I stand behind our growth rates. Test cases are just one example of how we can support this claim with controlled scientific protocol and documentation. I will start a new thread about test cases, and I hope you can read it and maybe participate if you can.
It would also be good to start a thread about what you call success rate. We have similar terms, but also different.
Another great discussion can center around FIT vs Strip results. Each case is different, so it is not comparing apples to apples, but I know understand your point. It really comes down to growth rate, density, and approach to the case.
If you want to trade instruments, Dr. Mwamba said that he would try your punch and give you feed back. He is honest and unbiased. If the Feller punch offers and advantage to any patient, he will buy it and use it. If not, he will let you know exactally the features and why without being abrasive.
However, if you want to use FIT instruments, you have to get them from Dr. Cole.
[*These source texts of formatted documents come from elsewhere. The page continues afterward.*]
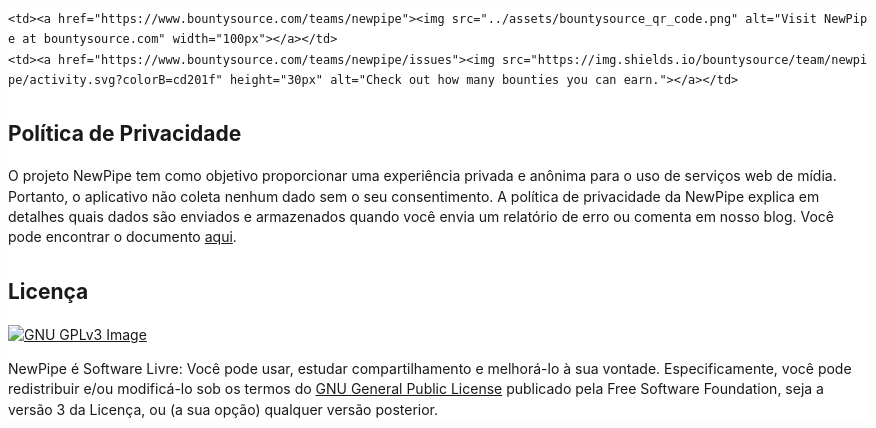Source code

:     <td><a href="https://www.bountysource.com/teams/newpipe"><img src="../assets/bountysource_qr_code.png" alt="Visit NewPipe at bountysource.com" width="100px"></a></td>
    <td><a href="https://www.bountysource.com/teams/newpipe/issues"><img src="https://img.shields.io/bountysource/team/newpipe/activity.svg?colorB=cd201f" height="30px" alt="Check out how many bounties you can earn."></a></td>
  </tr>
</table>

## Política de Privacidade

O projeto NewPipe tem como objetivo proporcionar uma experiência privada e anônima para o uso de serviços web de mídia.
Portanto, o aplicativo não coleta nenhum dado sem o seu consentimento. A política de privacidade da NewPipe explica em detalhes quais dados são enviados e armazenados quando você envia um relatório de erro ou comenta em nosso blog. Você pode encontrar o documento [aqui](https://newpipe.net/legal/privacy/).

## Licença
[![GNU GPLv3 Image](https://www.gnu.org/graphics/gplv3-127x51.png)](https://www.gnu.org/licenses/gpl-3.0.en.html)  

NewPipe é Software Livre: Você pode usar, estudar compartilhamento e melhorá-lo à sua vontade.
 Especificamente, você pode redistribuir e/ou modificá-lo sob os termos do
[GNU General Public License](https://www.gnu.org/licenses/gpl.html) publicado pela Free Software Foundation, seja a versão 3 da Licença, ou
(a sua opção) qualquer versão posterior.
It is not our technology to give away. Dr. Cole had doctors come from the US, Europe, and Asia to observe the FIT technique. So, it would not be unreasonable for you to visit as well.
I think the field of hair transplant is at a higher level of technology, capability, and ethics, but it is just not widespread. The better choices should be displayed so that they can replace the old habits. Hopefully discussion can give it a jumpstart.